For Pearl, it remained one of the great memories of a long life spent entertaining people.
“I was nine years old the school got me to sing All Things Bright and Beautiful because I had a singing voice.”
But more significant were Chichester’s workhouse revues which Pearl remembered as marvellous. The workshop was opposite the Bell on the Broyle.
“We had all the nurses and all the male nurses, and at the age of 14 I had to sing with the son of the matron. The matron would put on the revues as fund-raisers.
“All the tramps used to queue up outside the workhouse to do a day’s work for a penny. The very poor class could not look after their elderly people so they would go into the workhouse, but it was beautifully run. They must have been very small, though, because the ceilings were very low! But it was a good place, and the revues used to bring in money.”
And for Pearl, it was all part of a happy time: “I was getting a taste for performing. I was actually engaged three times, once to an American for one day, but I was never going to marry them because I was going to be a classical singer.
“I got a job as a waitress at the Gaumont (in the building which later became a swimming pool in Eastgate Square. It was eventually pulled down; Carluccio’s stands there now). That was 1937. I was 17, and I was working there when the war started. There was a siren, and they called on me to come and entertain the people in there. I had to sing unaccompanied, and I remember I sang unaccompanied.
“There was a gentleman there, Mr Whiting who did elocution lessons in Worthing. He came up to the cafe and said ‘I am not a singing teacher, but I can teach you elocution if you come along to me in West Worthing. I thought ‘Oh my god! My only half-day off!’ But I went to him for two or three years.

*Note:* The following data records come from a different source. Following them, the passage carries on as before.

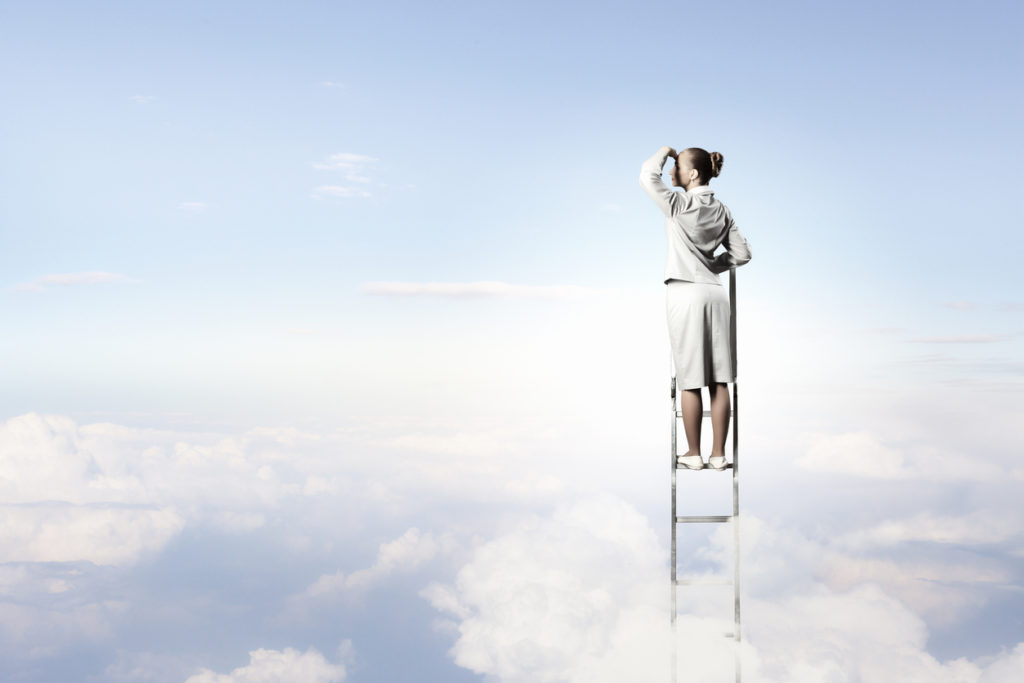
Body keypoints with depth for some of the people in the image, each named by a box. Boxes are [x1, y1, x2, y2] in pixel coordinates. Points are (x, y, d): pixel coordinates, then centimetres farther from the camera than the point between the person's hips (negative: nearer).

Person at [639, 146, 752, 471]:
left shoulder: (680, 205, -8)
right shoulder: (721, 210, 9)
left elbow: (648, 176, -11)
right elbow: (741, 254, 9)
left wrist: (664, 152, 7)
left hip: (685, 293, -5)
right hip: (715, 292, 5)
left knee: (690, 380, 0)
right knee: (718, 379, 5)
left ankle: (694, 453, 5)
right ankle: (718, 453, 7)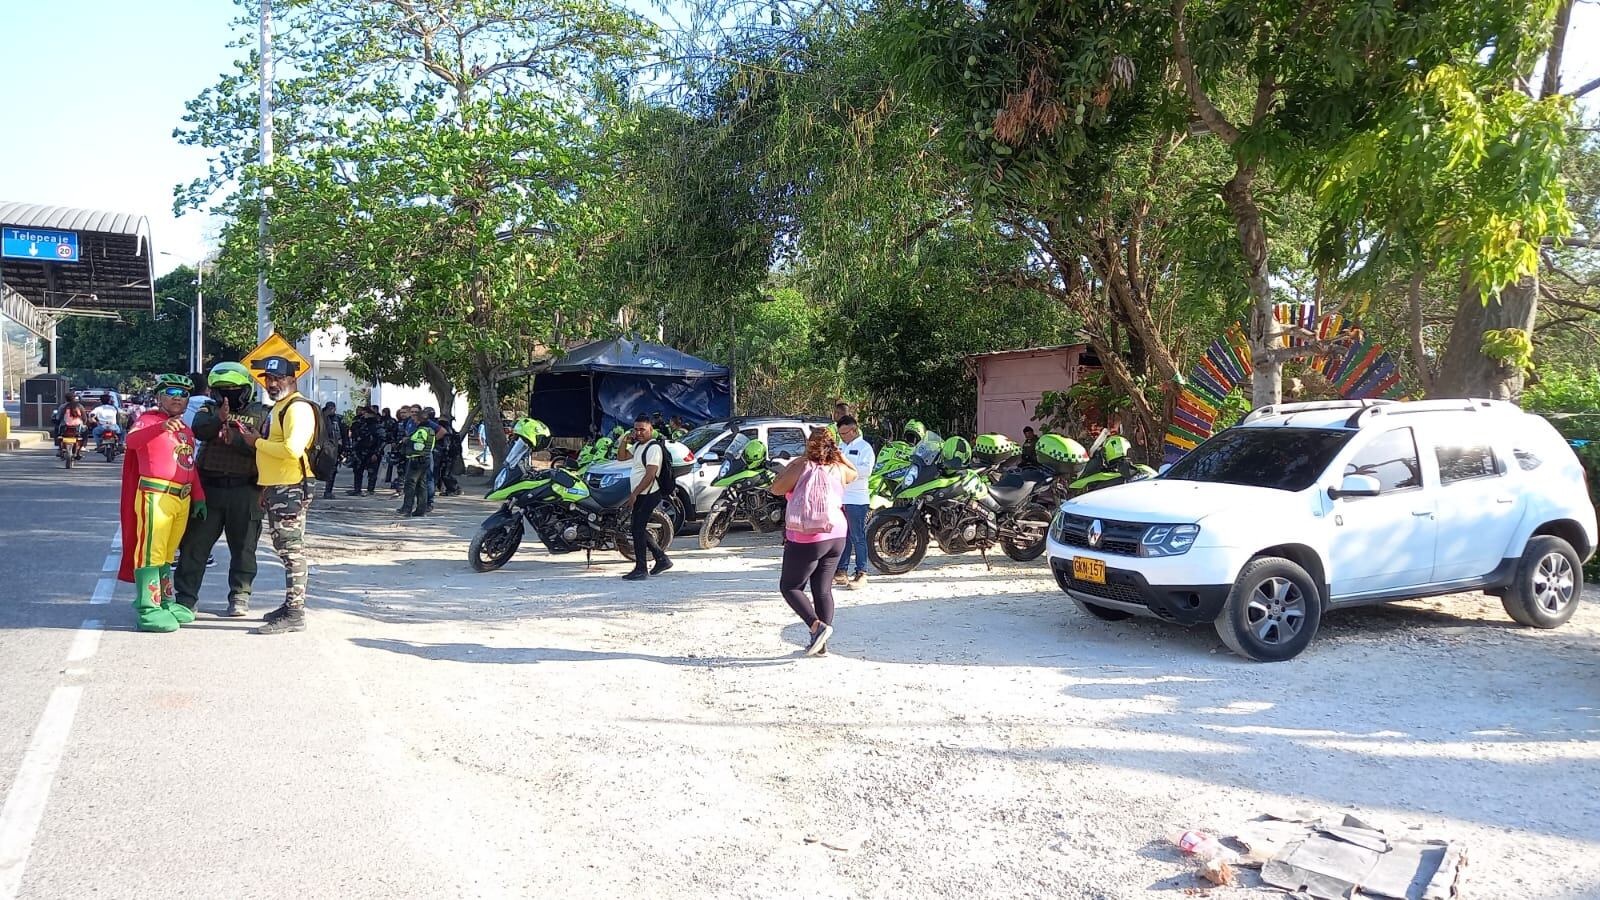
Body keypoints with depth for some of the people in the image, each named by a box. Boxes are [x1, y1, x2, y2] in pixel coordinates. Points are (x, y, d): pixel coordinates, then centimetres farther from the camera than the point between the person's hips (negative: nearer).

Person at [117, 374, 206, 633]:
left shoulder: (186, 429, 21)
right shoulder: (149, 420, -2)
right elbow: (132, 440, -24)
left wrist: (199, 497, 17)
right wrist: (162, 426, -41)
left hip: (182, 499, 8)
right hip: (156, 495, -8)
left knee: (167, 553, 16)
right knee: (151, 552, -7)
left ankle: (164, 603, 24)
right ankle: (148, 609, -7)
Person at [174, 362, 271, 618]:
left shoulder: (260, 414, 5)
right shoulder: (209, 411, 10)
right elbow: (199, 430, -12)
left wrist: (235, 438, -21)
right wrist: (219, 419, -30)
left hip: (244, 491, -1)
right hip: (209, 488, 2)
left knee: (243, 546, 6)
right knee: (195, 543, 4)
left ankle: (240, 596, 17)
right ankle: (186, 597, 13)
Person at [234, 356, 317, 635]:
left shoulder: (298, 408, -13)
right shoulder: (277, 408, 20)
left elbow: (293, 449, -26)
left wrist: (257, 441, -13)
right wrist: (266, 487, 23)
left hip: (291, 489, -11)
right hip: (275, 489, 11)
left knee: (292, 550, -9)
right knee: (284, 549, 16)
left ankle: (295, 614, -7)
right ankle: (289, 606, 25)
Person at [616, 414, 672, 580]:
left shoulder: (654, 447, -16)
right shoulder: (638, 445, 15)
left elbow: (650, 475, -22)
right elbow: (621, 457, 21)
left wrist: (634, 494, -21)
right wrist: (625, 440, 5)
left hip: (649, 495, -10)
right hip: (641, 495, 10)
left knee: (638, 529, -9)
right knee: (640, 530, 15)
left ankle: (640, 570, -5)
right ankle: (662, 559, 24)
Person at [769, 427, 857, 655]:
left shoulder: (802, 466, -13)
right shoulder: (839, 469, 1)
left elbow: (776, 489, -5)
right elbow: (855, 474, 25)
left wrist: (788, 467, 4)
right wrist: (837, 452, 22)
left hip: (806, 540, -5)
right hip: (837, 536, 6)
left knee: (789, 587, 6)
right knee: (823, 590, 11)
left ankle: (817, 626, -12)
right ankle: (821, 643, 12)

“I sang at the Dome in Brighton, and then he sent to the BBC asking if they would giev me an audition.”
They did, and Pearl started to work into London. At 19, she found herself at the Theatre Girls Club on Greek Street, which was run by Fay Compton’s mother. She performed at the Astoria in Old Kent Road where her name was up in lights along with two acrobats who wanted them to tour with him.

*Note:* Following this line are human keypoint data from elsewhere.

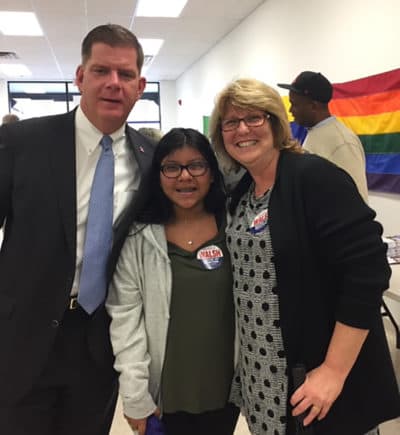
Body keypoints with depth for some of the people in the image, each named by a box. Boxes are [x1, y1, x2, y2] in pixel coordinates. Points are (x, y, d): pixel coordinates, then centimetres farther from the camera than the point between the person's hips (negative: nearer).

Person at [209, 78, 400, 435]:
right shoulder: (242, 191, 5)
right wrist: (247, 360, 10)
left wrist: (334, 370, -21)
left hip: (314, 373, -6)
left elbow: (367, 271, -22)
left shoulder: (316, 177, -16)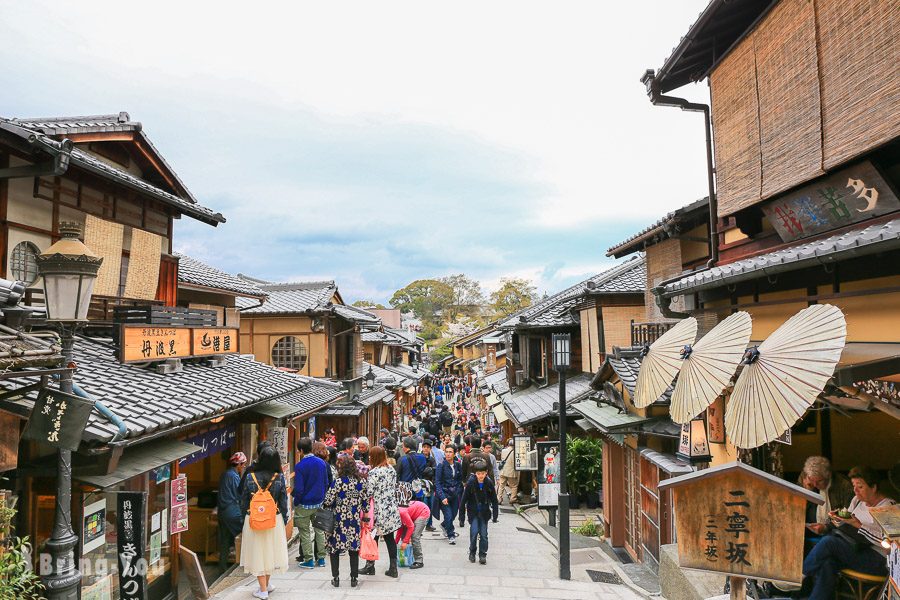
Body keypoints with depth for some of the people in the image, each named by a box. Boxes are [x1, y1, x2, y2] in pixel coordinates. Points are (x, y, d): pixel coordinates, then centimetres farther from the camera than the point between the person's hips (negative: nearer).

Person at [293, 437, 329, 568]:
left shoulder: (300, 465, -17)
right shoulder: (322, 463, -1)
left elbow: (299, 489, -17)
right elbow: (327, 483, 5)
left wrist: (296, 503, -3)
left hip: (304, 505, -5)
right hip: (319, 503, 5)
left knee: (305, 533, 7)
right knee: (319, 530, 15)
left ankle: (308, 560, 12)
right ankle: (321, 558, 20)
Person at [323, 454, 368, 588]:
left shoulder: (339, 481, -14)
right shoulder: (361, 481, -2)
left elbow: (328, 501, -14)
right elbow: (366, 502, 4)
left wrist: (323, 503, 9)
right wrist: (365, 516, 17)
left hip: (339, 521, -3)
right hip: (355, 521, 4)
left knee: (334, 549, 11)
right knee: (354, 549, 12)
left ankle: (336, 578, 13)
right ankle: (354, 578, 16)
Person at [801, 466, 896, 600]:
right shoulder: (857, 500, 15)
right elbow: (846, 525, 21)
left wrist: (858, 525, -23)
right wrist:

“But then Hitler said that he was going to flatten London. The agent suggest I went to ENSA, but I came home to Chichester: “My mother said ‘I have got your old job back being a waitress!’ but I had had a taste of showbusiness!”
One thing led to another, and she ended up being crowned Miss Gaumont British, jointly with a brunette. But it was the Land Army that claimed her, though not entirely: “I sang everywhere, all the camps and farms around here.”
Which is when a significant figure entered her life Joan Littlewood, the English theatre director, best known for her work in developing the left-wing Theatre Workshop.
Littlewood came to Chichester to do a show and was told that if she went to the Assembly Rooms she would hear Pearl sing: “She did. She came back to the farm and said to me ‘After the war, would you join the Theatre Workshop.’ She told me not to get married and said that she had only ever found seven people with great talent.
“I said yes, I would join, but I had no intention. It was in the middle of the war and I was in the Land Army.”
But sure enough, when the war ended, the telegram came through, and Pearl was invited to join Joan and the company, which she did for a year.
“Joan was such an absolutely dedicated woman. She didn’t care what she looked like. She smoked all the time. But her whole life was the theatre, and nobody could bring out the best in you like Joan could. We travelled the whole of the north.”